LSU and Stanford fans were dealt crushing news this weekend as star players and future NFL prospects, Leonard Fournette and Christian McCaffrey, announced they would sit out of their respective bowl games.
December 19, 2016
It appears as though Iowa State football players are following their lead. Many will instead prepare for spring practice, while others will get their resumes and cover letters ready for careers in liberal arts, general studies or used car sales.
Sitting out of bowl season is nothing new for this group of players, and after they caught word of Fournette and McCaffrey sitting out, the decision to sit this season out was made.
“Most of the team had an idea they would sit out bowl season after their game against West Virginia, but after two of college football’s biggest stars decided to sit, the snowball really started rolling,” an Iowa State spokesperson told reporters.
The decision to sit out bowl season for a fourth straight season obviously won’t be a popular one with fans, especially in Matt Campbell’s first season at the helm, but it certainly isn’t unpresidented. Cyclone fans, though, should be able to relate to players leaving football games early for the combine.

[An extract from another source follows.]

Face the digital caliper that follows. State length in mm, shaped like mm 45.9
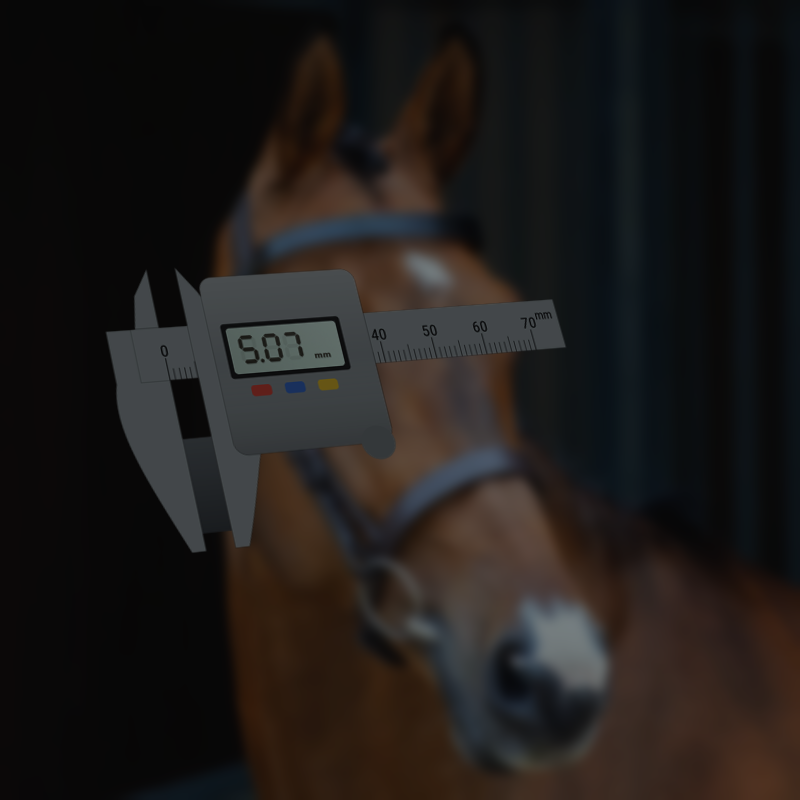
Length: mm 5.07
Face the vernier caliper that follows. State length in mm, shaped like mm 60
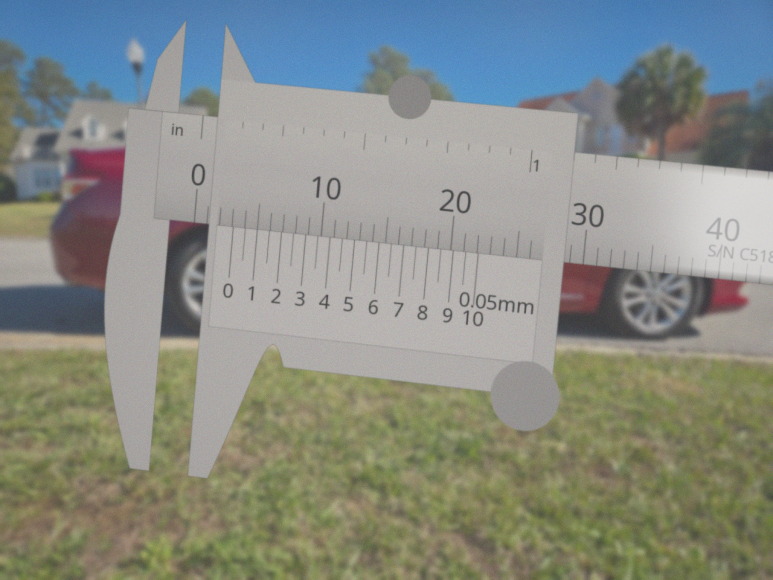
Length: mm 3.1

With the College Football Playoff being played on New Year’s Eve, many of the bowl games aren’t what they used to be, included those played in January. It should really come as no surprise that players are starting to prepare for their future professional careers instead of succumbing to the extremely ordinary Sun Bowl gift package.
Even some of college football’s most prestigious programs are deciding to sit out bowl season. Notre Dame and Texas, who started the season off with a thrilling Top 25 showdown, have even joined the “boycott” of bowl games.
Michigan State’s entire roster has decided it’s not worth playing in a bowl game anymore if they aren’t going to be in the College Football Playoff.
Cyclone underclassmen wouldn’t say whether they planned to continue this bowl game ban next season or in years to come. They instead said they would continue to “trust the process” and take it one bowl season at a time.